- The problem
Your answer should be one number, the count of lines in the data that hold "Value".

Records from a dataset
# # # # #
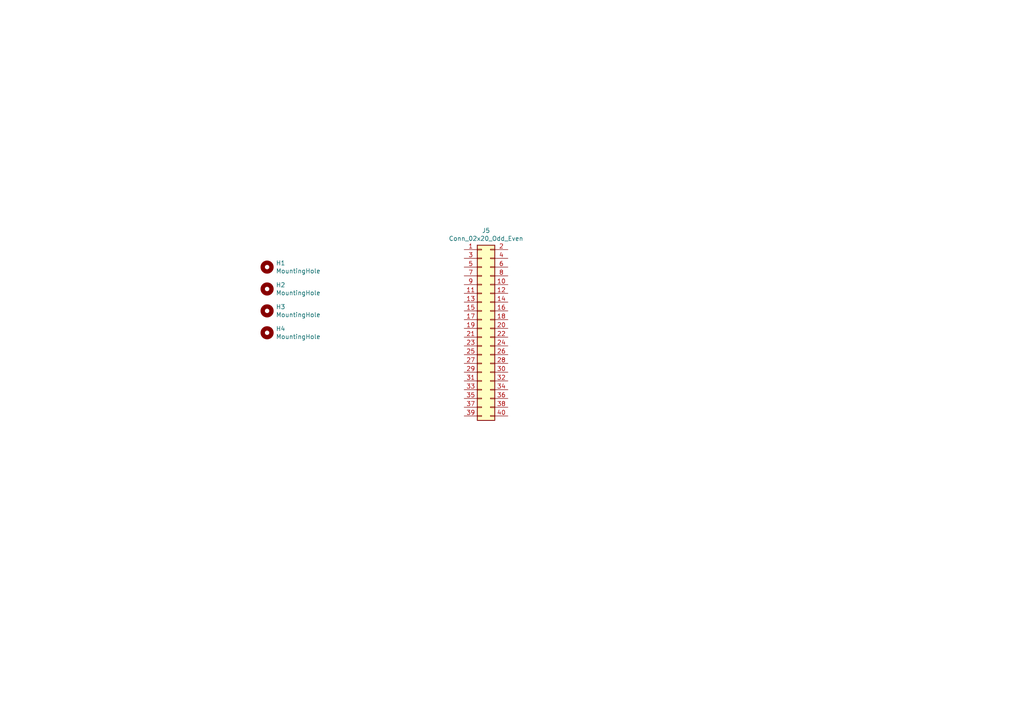
<source format=kicad_sch>
(kicad_sch (version 20210123) (generator eeschema)

  (paper "A4")

  (title_block
    (title "Dramite")
    (date "2021-01-22")
    (rev "R0.1")
    (company "Wenting Zhang")
  )

  


  (symbol (lib_id "Mechanical:MountingHole") (at 77.47 77.47 0) (unit 1)
    (in_bom yes) (on_board yes)
    (uuid "00000000-0000-0000-0000-0000603a4fb7")
    (property "Reference" "H1" (id 0) (at 80.01 76.3016 0)
      (effects (font (size 1.27 1.27)) (justify left))
    )
    (property "Value" "MountingHole" (id 1) (at 80.01 78.613 0)
      (effects (font (size 1.27 1.27)) (justify left))
    )
    (property "Footprint" "MountingHole:MountingHole_3mm" (id 2) (at 77.47 77.47 0)
      (effects (font (size 1.27 1.27)) hide)
    )
    (property "Datasheet" "~" (id 3) (at 77.47 77.47 0)
      (effects (font (size 1.27 1.27)) hide)
    )
  )

  (symbol (lib_id "Mechanical:MountingHole") (at 77.47 83.82 0) (unit 1)
    (in_bom yes) (on_board yes)
    (uuid "00000000-0000-0000-0000-0000603a58cf")
    (property "Reference" "H2" (id 0) (at 80.01 82.6516 0)
      (effects (font (size 1.27 1.27)) (justify left))
    )
    (property "Value" "MountingHole" (id 1) (at 80.01 84.963 0)
      (effects (font (size 1.27 1.27)) (justify left))
    )
    (property "Footprint" "MountingHole:MountingHole_3mm" (id 2) (at 77.47 83.82 0)
      (effects (font (size 1.27 1.27)) hide)
    )
    (property "Datasheet" "~" (id 3) (at 77.47 83.82 0)
      (effects (font (size 1.27 1.27)) hide)
    )
  )

  (symbol (lib_id "Mechanical:MountingHole") (at 77.47 90.17 0) (unit 1)
    (in_bom yes) (on_board yes)
    (uuid "00000000-0000-0000-0000-0000603a5b81")
    (property "Reference" "H3" (id 0) (at 80.01 89.0016 0)
      (effects (font (size 1.27 1.27)) (justify left))
    )
    (property "Value" "MountingHole" (id 1) (at 80.01 91.313 0)
      (effects (font (size 1.27 1.27)) (justify left))
    )
    (property "Footprint" "MountingHole:MountingHole_3mm" (id 2) (at 77.47 90.17 0)
      (effects (font (size 1.27 1.27)) hide)
    )
    (property "Datasheet" "~" (id 3) (at 77.47 90.17 0)
      (effects (font (size 1.27 1.27)) hide)
    )
  )

  (symbol (lib_id "Mechanical:MountingHole") (at 77.47 96.52 0) (unit 1)
    (in_bom yes) (on_board yes)
    (uuid "00000000-0000-0000-0000-0000603a5e35")
    (property "Reference" "H4" (id 0) (at 80.01 95.3516 0)
      (effects (font (size 1.27 1.27)) (justify left))
    )
    (property "Value" "MountingHole" (id 1) (at 80.01 97.663 0)
      (effects (font (size 1.27 1.27)) (justify left))
    )
    (property "Footprint" "MountingHole:MountingHole_3mm" (id 2) (at 77.47 96.52 0)
      (effects (font (size 1.27 1.27)) hide)
    )
    (property "Datasheet" "~" (id 3) (at 77.47 96.52 0)
      (effects (font (size 1.27 1.27)) hide)
    )
  )

  (symbol (lib_id "Connector_Generic:Conn_02x20_Odd_Even") (at 139.7 95.25 0) (unit 1)
    (in_bom yes) (on_board yes)
    (uuid "00000000-0000-0000-0000-0000603a2bc6")
    (property "Reference" "J5" (id 0) (at 140.97 66.8782 0))
    (property "Value" "Conn_02x20_Odd_Even" (id 1) (at 140.97 69.1896 0))
    (property "Footprint" "Connector_PinHeader_2.54mm:PinHeader_2x20_P2.54mm_Vertical" (id 2) (at 139.7 95.25 0)
      (effects (font (size 1.27 1.27)) hide)
    )
    (property "Datasheet" "~" (id 3) (at 139.7 95.25 0)
      (effects (font (size 1.27 1.27)) hide)
    )
  )
)

</source>
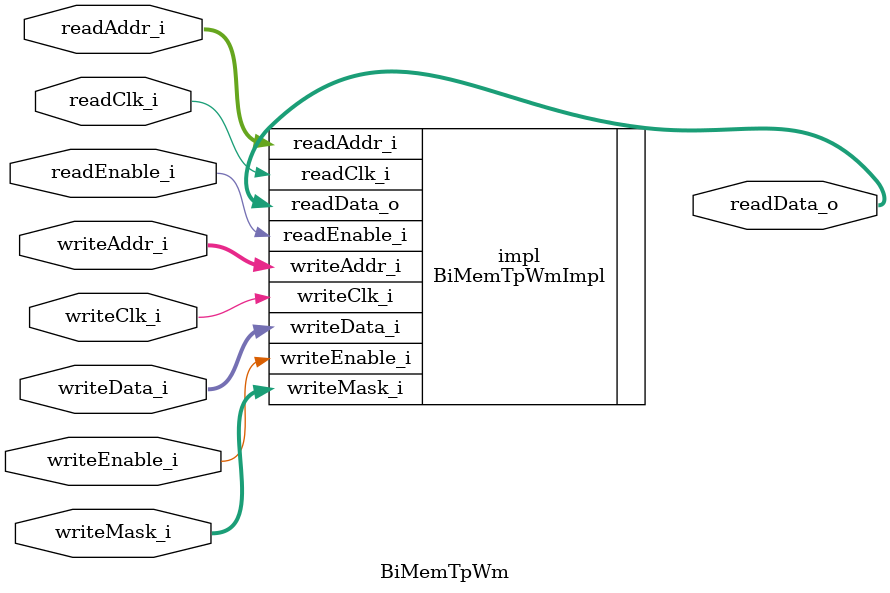
<source format=sv>

`default_nettype none



module BiMemTpWm #(
    parameter PROFILE = "default",
    parameter WIDTH = 16,
    parameter HEIGHT = 16,
    parameter MASK = 4
) (
    input   wire logic                      readClk_i,
    input   wire logic                      readEnable_i,
    input   wire logic[$clog2(HEIGHT)-1:0]  readAddr_i,
    output  wire logic[WIDTH-1:0]           readData_o,
    input   wire logic                      writeClk_i,
    input   wire logic                      writeEnable_i,
    input   wire logic[MASK-1:0]            writeMask_i,
    input   wire logic[$clog2(HEIGHT)-1:0]  writeAddr_i,
    input   wire logic[WIDTH-1:0]           writeData_i
);

`ifdef NOPF

    SimMemMask #(
        .WIDTH      (WIDTH),
        .LENGTH     (HEIGHT),
        .MASK       (MASK)
    ) impl (
        .aClk_i     (readClk_i),
        .aAddr_i    (readAddr_i),
        .aDataIn_i  ({WIDTH{1'b0}}),
        .aDataOut_o (readData_o),
        .aEn_i      (readEnable_i),
        .aWr_i      ({MASK{1'b0}}),

        .bClk_i     (writeClk_i),
        .bAddr_i    (writeAddr_i),
        .bDataIn_i  (writeData_i),
        .bDataOut_o (),
        .bEn_i      (writeEnable_i),
        .bWr_i      (writeMask_i)
    );

`else

    //implementation has to be provided by the toplevel project trying to use
    //this mem. The profile parameter is used to distinguish between different
    //versions of memories used in different places

    BiMemTpWmImpl #(
        .PROFILE        (PROFILE),
        .WIDTH          (WIDTH),
        .HEIGHT         (HEIGHT),
        .MASK           (MASK)
    ) impl (
        .readClk_i      (readClk_i),
        .readEnable_i   (readEnable_i),
        .readAddr_i     (readAddr_i),
        .readData_o     (readData_o),
        .writeClk_i     (writeClk_i),
        .writeEnable_i  (writeEnable_i),
        .writeMask_i    (writeMask_i),
        .writeAddr_i    (writeAddr_i),
        .writeData_i    (writeData_i)
    );

`endif

endmodule
</source>
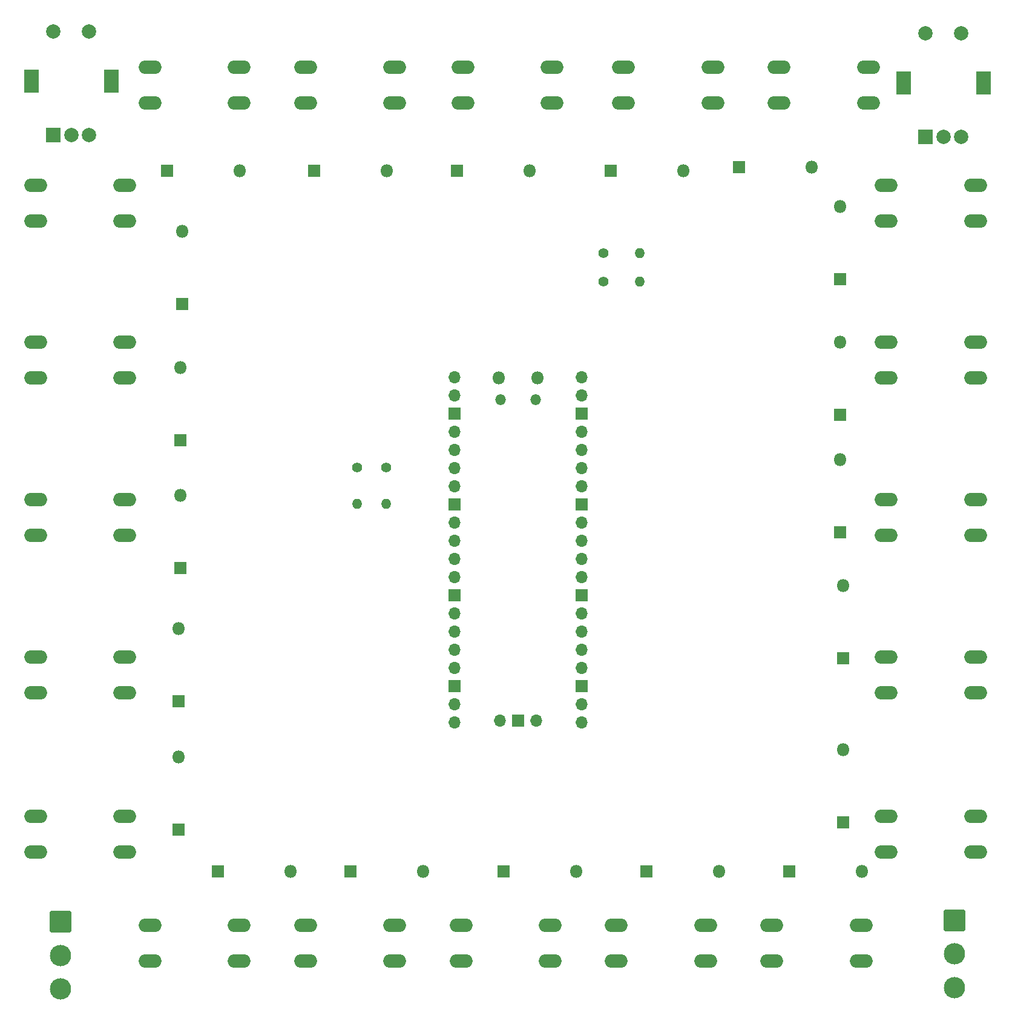
<source format=gts>
G04 #@! TF.GenerationSoftware,KiCad,Pcbnew,8.0.3*
G04 #@! TF.CreationDate,2024-07-18T12:32:46+02:00*
G04 #@! TF.ProjectId,MFD,4d46442e-6b69-4636-9164-5f7063625858,1.0*
G04 #@! TF.SameCoordinates,Original*
G04 #@! TF.FileFunction,Soldermask,Top*
G04 #@! TF.FilePolarity,Negative*
%FSLAX46Y46*%
G04 Gerber Fmt 4.6, Leading zero omitted, Abs format (unit mm)*
G04 Created by KiCad (PCBNEW 8.0.3) date 2024-07-18 12:32:46*
%MOMM*%
%LPD*%
G01*
G04 APERTURE LIST*
G04 Aperture macros list*
%AMRoundRect*
0 Rectangle with rounded corners*
0 $1 Rounding radius*
0 $2 $3 $4 $5 $6 $7 $8 $9 X,Y pos of 4 corners*
0 Add a 4 corners polygon primitive as box body*
4,1,4,$2,$3,$4,$5,$6,$7,$8,$9,$2,$3,0*
0 Add four circle primitives for the rounded corners*
1,1,$1+$1,$2,$3*
1,1,$1+$1,$4,$5*
1,1,$1+$1,$6,$7*
1,1,$1+$1,$8,$9*
0 Add four rect primitives between the rounded corners*
20,1,$1+$1,$2,$3,$4,$5,0*
20,1,$1+$1,$4,$5,$6,$7,0*
20,1,$1+$1,$6,$7,$8,$9,0*
20,1,$1+$1,$8,$9,$2,$3,0*%
G04 Aperture macros list end*
%ADD10R,1.800000X1.800000*%
%ADD11O,1.800000X1.800000*%
%ADD12O,3.200000X1.900000*%
%ADD13C,1.400000*%
%ADD14O,1.400000X1.400000*%
%ADD15R,2.000000X2.000000*%
%ADD16C,2.000000*%
%ADD17R,2.000000X3.200000*%
%ADD18RoundRect,0.102000X-1.387500X-1.387500X1.387500X-1.387500X1.387500X1.387500X-1.387500X1.387500X0*%
%ADD19C,2.979000*%
%ADD20O,1.500000X1.500000*%
%ADD21O,1.700000X1.700000*%
%ADD22R,1.700000X1.700000*%
G04 APERTURE END LIST*
D10*
X156500000Y-92080000D03*
D11*
X156500000Y-81920000D03*
D10*
X64000000Y-115660000D03*
D11*
X64000000Y-105500000D03*
D12*
X116000000Y-152000000D03*
X103500000Y-152000000D03*
X116000000Y-147000000D03*
X103500000Y-147000000D03*
X163000000Y-131750000D03*
X175500000Y-131750000D03*
X163000000Y-136750000D03*
X175500000Y-136750000D03*
D10*
X88000000Y-139500000D03*
D11*
X98160000Y-139500000D03*
D12*
X163000000Y-87500000D03*
X175500000Y-87500000D03*
X163000000Y-92500000D03*
X175500000Y-92500000D03*
D13*
X89000000Y-82960000D03*
D14*
X89000000Y-88040000D03*
D12*
X148000000Y-27000000D03*
X160500000Y-27000000D03*
X148000000Y-32000000D03*
X160500000Y-32000000D03*
X163000000Y-43500000D03*
X175500000Y-43500000D03*
X163000000Y-48500000D03*
X175500000Y-48500000D03*
X94250000Y-152000000D03*
X81750000Y-152000000D03*
X94250000Y-147000000D03*
X81750000Y-147000000D03*
X44000000Y-43500000D03*
X56500000Y-43500000D03*
X44000000Y-48500000D03*
X56500000Y-48500000D03*
D10*
X149420000Y-139500000D03*
D11*
X159580000Y-139500000D03*
D13*
X123460000Y-57000000D03*
D14*
X128540000Y-57000000D03*
D12*
X163000000Y-109500000D03*
X175500000Y-109500000D03*
X163000000Y-114500000D03*
X175500000Y-114500000D03*
D10*
X156500000Y-56660000D03*
D11*
X156500000Y-46500000D03*
D10*
X69500000Y-139500000D03*
D11*
X79660000Y-139500000D03*
D10*
X157000000Y-132580000D03*
D11*
X157000000Y-122420000D03*
D12*
X163000000Y-65500000D03*
X175500000Y-65500000D03*
X163000000Y-70500000D03*
X175500000Y-70500000D03*
D15*
X46500000Y-36500000D03*
D16*
X51500000Y-36500000D03*
X49000000Y-36500000D03*
D17*
X43400000Y-29000000D03*
X54600000Y-29000000D03*
D16*
X51500000Y-22000000D03*
X46500000Y-22000000D03*
D10*
X109500000Y-139500000D03*
D11*
X119660000Y-139500000D03*
D13*
X93000000Y-83000000D03*
D14*
X93000000Y-88080000D03*
D10*
X102920000Y-41500000D03*
D11*
X113080000Y-41500000D03*
D10*
X62420000Y-41500000D03*
D11*
X72580000Y-41500000D03*
D12*
X44000000Y-65500000D03*
X56500000Y-65500000D03*
X44000000Y-70500000D03*
X56500000Y-70500000D03*
D18*
X172500000Y-146300000D03*
D19*
X172500000Y-151000000D03*
X172500000Y-155700000D03*
D12*
X126250000Y-27000000D03*
X138750000Y-27000000D03*
X126250000Y-32000000D03*
X138750000Y-32000000D03*
D10*
X64250000Y-79160000D03*
D11*
X64250000Y-69000000D03*
D10*
X157000000Y-109660000D03*
D11*
X157000000Y-99500000D03*
D10*
X156500000Y-75660000D03*
D11*
X156500000Y-65500000D03*
D10*
X82920000Y-41500000D03*
D11*
X93080000Y-41500000D03*
D10*
X129420000Y-139500000D03*
D11*
X139580000Y-139500000D03*
D15*
X168500000Y-36750000D03*
D16*
X173500000Y-36750000D03*
X171000000Y-36750000D03*
D17*
X165400000Y-29250000D03*
X176600000Y-29250000D03*
D16*
X173500000Y-22250000D03*
X168500000Y-22250000D03*
D12*
X60000000Y-27000000D03*
X72500000Y-27000000D03*
X60000000Y-32000000D03*
X72500000Y-32000000D03*
X44000000Y-109500000D03*
X56500000Y-109500000D03*
X44000000Y-114500000D03*
X56500000Y-114500000D03*
X159500000Y-152000000D03*
X147000000Y-152000000D03*
X159500000Y-147000000D03*
X147000000Y-147000000D03*
X72500000Y-152000000D03*
X60000000Y-152000000D03*
X72500000Y-147000000D03*
X60000000Y-147000000D03*
D10*
X142420000Y-41000000D03*
D11*
X152580000Y-41000000D03*
D12*
X103750000Y-27000000D03*
X116250000Y-27000000D03*
X103750000Y-32000000D03*
X116250000Y-32000000D03*
X44000000Y-131750000D03*
X56500000Y-131750000D03*
X44000000Y-136750000D03*
X56500000Y-136750000D03*
D10*
X64250000Y-97080000D03*
D11*
X64250000Y-86920000D03*
D18*
X47500000Y-146500000D03*
D19*
X47500000Y-151200000D03*
X47500000Y-155900000D03*
D12*
X81750000Y-27000000D03*
X94250000Y-27000000D03*
X81750000Y-32000000D03*
X94250000Y-32000000D03*
X137750000Y-152000000D03*
X125250000Y-152000000D03*
X137750000Y-147000000D03*
X125250000Y-147000000D03*
D13*
X123460000Y-53000000D03*
D14*
X128540000Y-53000000D03*
D10*
X64500000Y-60160000D03*
D11*
X64500000Y-50000000D03*
D10*
X64000000Y-133660000D03*
D11*
X64000000Y-123500000D03*
D10*
X124420000Y-41500000D03*
D11*
X134580000Y-41500000D03*
D12*
X44000000Y-87500000D03*
X56500000Y-87500000D03*
X44000000Y-92500000D03*
X56500000Y-92500000D03*
D11*
X114225000Y-70500000D03*
D20*
X113925000Y-73530000D03*
X109075000Y-73530000D03*
D11*
X108775000Y-70500000D03*
D21*
X120390000Y-70370000D03*
X120390000Y-72910000D03*
D22*
X120390000Y-75450000D03*
D21*
X120390000Y-77990000D03*
X120390000Y-80530000D03*
X120390000Y-83070000D03*
X120390000Y-85610000D03*
D22*
X120390000Y-88150000D03*
D21*
X120390000Y-90690000D03*
X120390000Y-93230000D03*
X120390000Y-95770000D03*
X120390000Y-98310000D03*
D22*
X120390000Y-100850000D03*
D21*
X120390000Y-103390000D03*
X120390000Y-105930000D03*
X120390000Y-108470000D03*
X120390000Y-111010000D03*
D22*
X120390000Y-113550000D03*
D21*
X120390000Y-116090000D03*
X120390000Y-118630000D03*
X102610000Y-118630000D03*
X102610000Y-116090000D03*
D22*
X102610000Y-113550000D03*
D21*
X102610000Y-111010000D03*
X102610000Y-108470000D03*
X102610000Y-105930000D03*
X102610000Y-103390000D03*
D22*
X102610000Y-100850000D03*
D21*
X102610000Y-98310000D03*
X102610000Y-95770000D03*
X102610000Y-93230000D03*
X102610000Y-90690000D03*
D22*
X102610000Y-88150000D03*
D21*
X102610000Y-85610000D03*
X102610000Y-83070000D03*
X102610000Y-80530000D03*
X102610000Y-77990000D03*
D22*
X102610000Y-75450000D03*
D21*
X102610000Y-72910000D03*
X102610000Y-70370000D03*
X114040000Y-118400000D03*
D22*
X111500000Y-118400000D03*
D21*
X108960000Y-118400000D03*
M02*

</source>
# # # # #
- Answer to this problem
5